*** Opening Available data ***

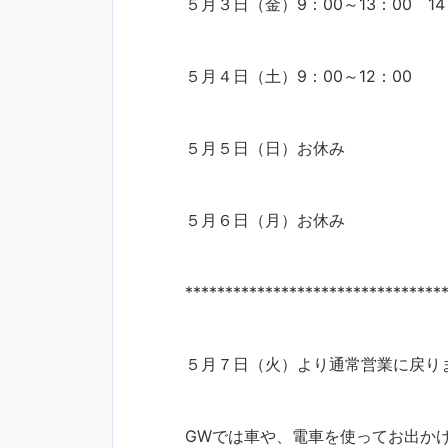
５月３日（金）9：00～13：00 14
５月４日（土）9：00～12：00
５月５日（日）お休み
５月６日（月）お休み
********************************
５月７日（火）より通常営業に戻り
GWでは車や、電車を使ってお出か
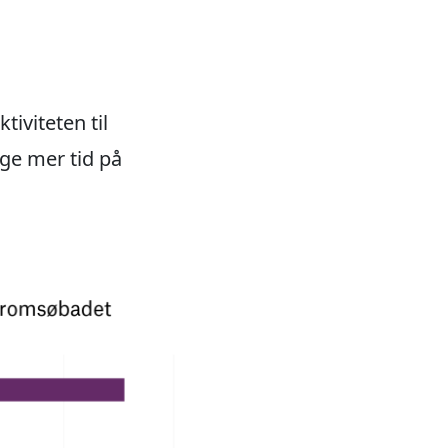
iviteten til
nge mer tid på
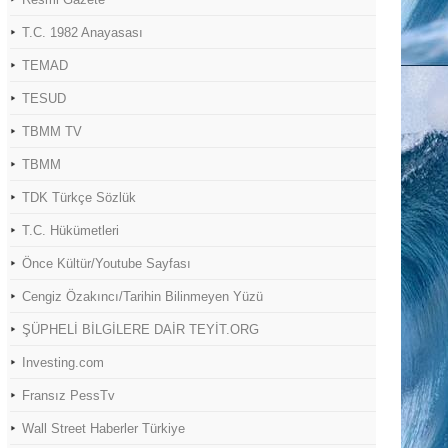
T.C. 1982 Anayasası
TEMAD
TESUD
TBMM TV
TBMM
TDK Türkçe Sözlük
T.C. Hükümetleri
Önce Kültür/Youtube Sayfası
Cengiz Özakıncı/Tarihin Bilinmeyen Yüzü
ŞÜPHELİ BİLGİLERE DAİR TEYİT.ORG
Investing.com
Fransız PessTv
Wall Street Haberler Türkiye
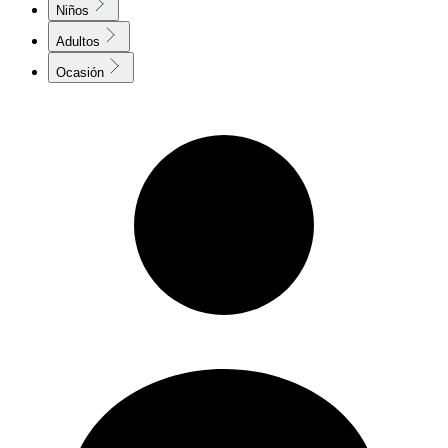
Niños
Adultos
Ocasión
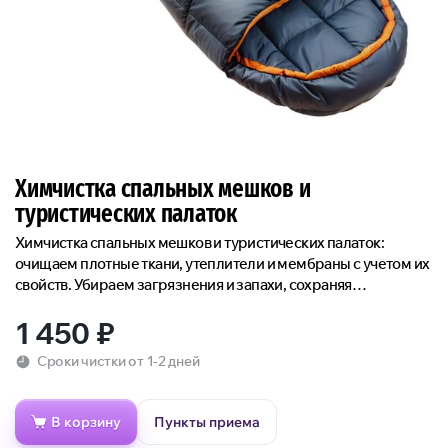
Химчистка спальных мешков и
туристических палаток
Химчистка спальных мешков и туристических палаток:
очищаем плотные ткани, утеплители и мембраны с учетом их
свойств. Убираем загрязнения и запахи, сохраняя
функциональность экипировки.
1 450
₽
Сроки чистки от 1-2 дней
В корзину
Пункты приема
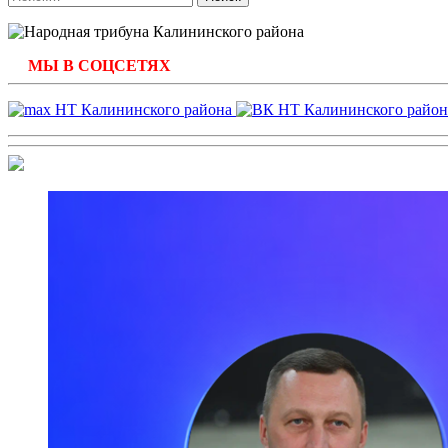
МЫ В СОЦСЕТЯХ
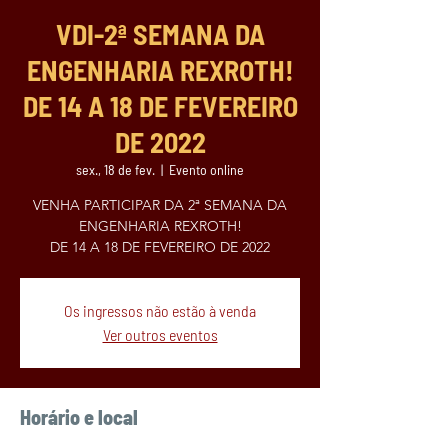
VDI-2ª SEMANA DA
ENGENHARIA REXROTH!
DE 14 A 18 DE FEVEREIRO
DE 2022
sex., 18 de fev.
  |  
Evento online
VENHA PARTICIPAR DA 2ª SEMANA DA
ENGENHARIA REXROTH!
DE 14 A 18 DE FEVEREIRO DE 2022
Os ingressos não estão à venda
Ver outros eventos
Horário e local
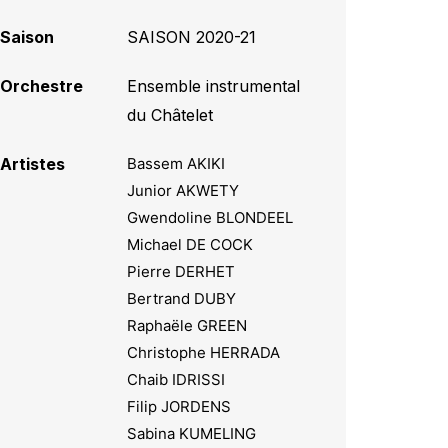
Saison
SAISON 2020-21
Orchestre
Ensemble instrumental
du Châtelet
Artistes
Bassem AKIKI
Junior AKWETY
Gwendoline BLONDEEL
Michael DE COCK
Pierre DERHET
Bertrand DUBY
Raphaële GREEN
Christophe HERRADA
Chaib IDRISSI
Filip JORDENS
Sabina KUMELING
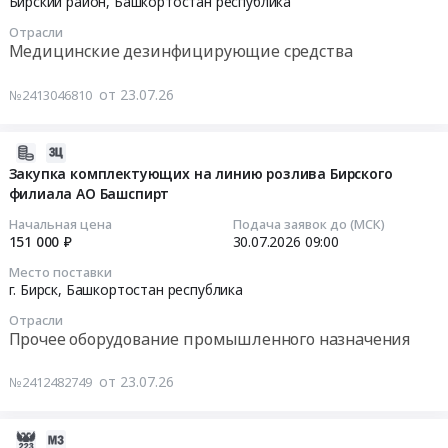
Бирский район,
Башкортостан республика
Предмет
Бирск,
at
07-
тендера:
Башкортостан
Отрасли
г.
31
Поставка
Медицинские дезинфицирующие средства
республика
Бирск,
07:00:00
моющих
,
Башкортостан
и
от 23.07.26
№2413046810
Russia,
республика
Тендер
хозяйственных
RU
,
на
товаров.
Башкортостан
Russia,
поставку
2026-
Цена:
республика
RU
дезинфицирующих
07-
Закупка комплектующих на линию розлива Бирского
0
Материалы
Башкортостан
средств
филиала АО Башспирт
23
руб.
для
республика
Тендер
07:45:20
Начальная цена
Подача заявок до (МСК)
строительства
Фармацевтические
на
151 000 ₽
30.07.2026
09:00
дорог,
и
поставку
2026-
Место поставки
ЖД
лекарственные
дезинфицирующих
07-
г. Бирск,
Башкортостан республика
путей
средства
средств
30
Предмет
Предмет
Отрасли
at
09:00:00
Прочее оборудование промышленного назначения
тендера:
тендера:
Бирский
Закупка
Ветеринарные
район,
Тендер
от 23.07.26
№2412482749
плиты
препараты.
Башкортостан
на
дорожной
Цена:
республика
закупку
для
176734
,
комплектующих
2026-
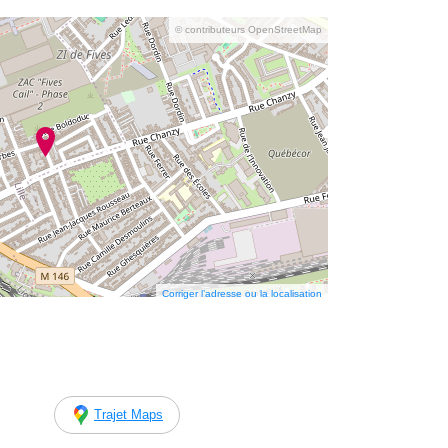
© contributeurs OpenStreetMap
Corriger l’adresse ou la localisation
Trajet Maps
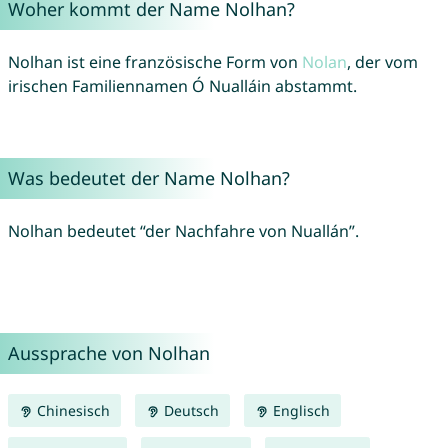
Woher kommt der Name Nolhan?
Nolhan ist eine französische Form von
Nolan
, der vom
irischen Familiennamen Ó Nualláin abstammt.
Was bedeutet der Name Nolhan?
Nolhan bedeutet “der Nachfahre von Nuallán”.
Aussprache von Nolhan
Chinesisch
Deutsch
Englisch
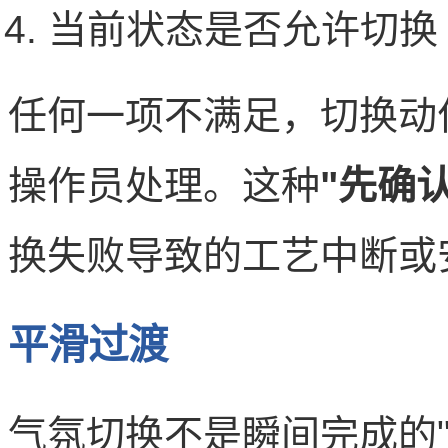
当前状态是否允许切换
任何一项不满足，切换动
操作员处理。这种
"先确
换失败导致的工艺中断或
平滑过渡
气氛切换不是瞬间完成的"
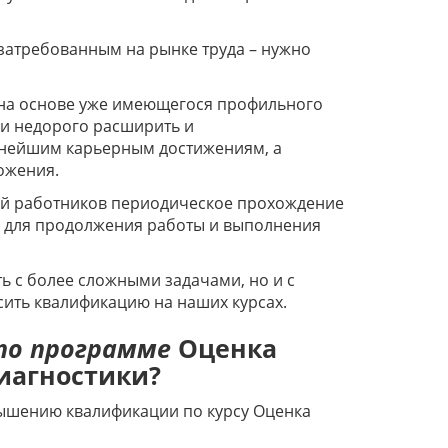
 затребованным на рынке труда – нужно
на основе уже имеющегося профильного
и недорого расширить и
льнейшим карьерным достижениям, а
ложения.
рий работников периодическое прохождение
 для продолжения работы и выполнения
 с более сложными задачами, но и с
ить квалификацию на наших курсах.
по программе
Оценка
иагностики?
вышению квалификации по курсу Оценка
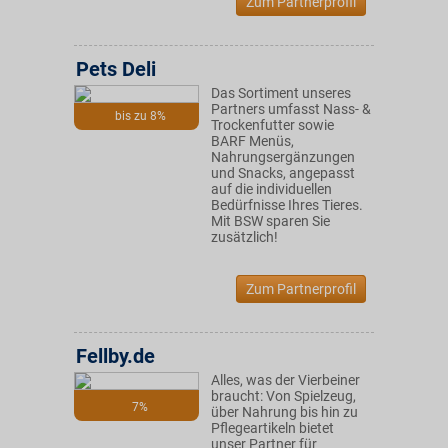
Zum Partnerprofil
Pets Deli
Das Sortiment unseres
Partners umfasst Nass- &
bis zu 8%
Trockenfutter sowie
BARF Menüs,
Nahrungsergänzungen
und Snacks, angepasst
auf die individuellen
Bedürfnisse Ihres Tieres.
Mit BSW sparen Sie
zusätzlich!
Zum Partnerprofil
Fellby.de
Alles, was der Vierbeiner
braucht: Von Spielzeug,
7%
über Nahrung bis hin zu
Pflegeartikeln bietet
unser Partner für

*** Closing Available data ***

### Task details
Each line from the first line of the entries through the line containing "Медицинские дезинфицирующие средства" should be duplicated word for word, and nothing more; the pictures stay out.

### Task solution
５月３日（金）9：00～13：00 14
５月４日（土）9：00～12：00
５月５日（日）お休み
５月６日（月）お休み
********************************
５月７日（火）より通常営業に戻り
GWでは車や、電車を使ってお出か
iviteten til
nge mer tid på
T.C. 1982 Anayasası
TEMAD
TESUD
TBMM TV
TBMM
TDK Türkçe Sözlük
T.C. Hükümetleri
Önce Kültür/Youtube Sayfası
Cengiz Özakıncı/Tarihin Bilinmeyen Yüzü
ŞÜPHELİ BİLGİLERE DAİR TEYİT.ORG
Investing.com
Fransız PessTv
Wall Street Haberler Türkiye
Niños
Adultos
Ocasión
Химчистка спальных мешков и
туристических палаток
Химчистка спальных мешков и туристических палаток:
очищаем плотные ткани, утеплители и мембраны с учетом их
свойств. Убираем загрязнения и запахи, сохраняя
функциональность экипировки.
1 450
₽
Сроки чистки от 1-2 дней
В корзину
Пункты приема
МЫ В СОЦСЕТЯХ
VDI-2ª SEMANA DA
ENGENHARIA REXROTH!
DE 14 A 18 DE FEVEREIRO
DE 2022
sex., 18 de fev.
  |  
Evento online
VENHA PARTICIPAR DA 2ª SEMANA DA
ENGENHARIA REXROTH!
DE 14 A 18 DE FEVEREIRO DE 2022
Os ingressos não estão à venda
Ver outros eventos
Horário e local
Saison
SAISON 2020-21
Orchestre
Ensemble instrumental
du Châtelet
Artistes
Bassem AKIKI
Junior AKWETY
Gwendoline BLONDEEL
Michael DE COCK
Pierre DERHET
Bertrand DUBY
Raphaële GREEN
Christophe HERRADA
Chaib IDRISSI
Filip JORDENS
Sabina KUMELING
Бирский район,
Башкортостан республика
Предмет
Бирск,
at
07-
тендера:
Башкортостан
Отрасли
г.
31
Поставка
Медицинские дезинфицирующие средства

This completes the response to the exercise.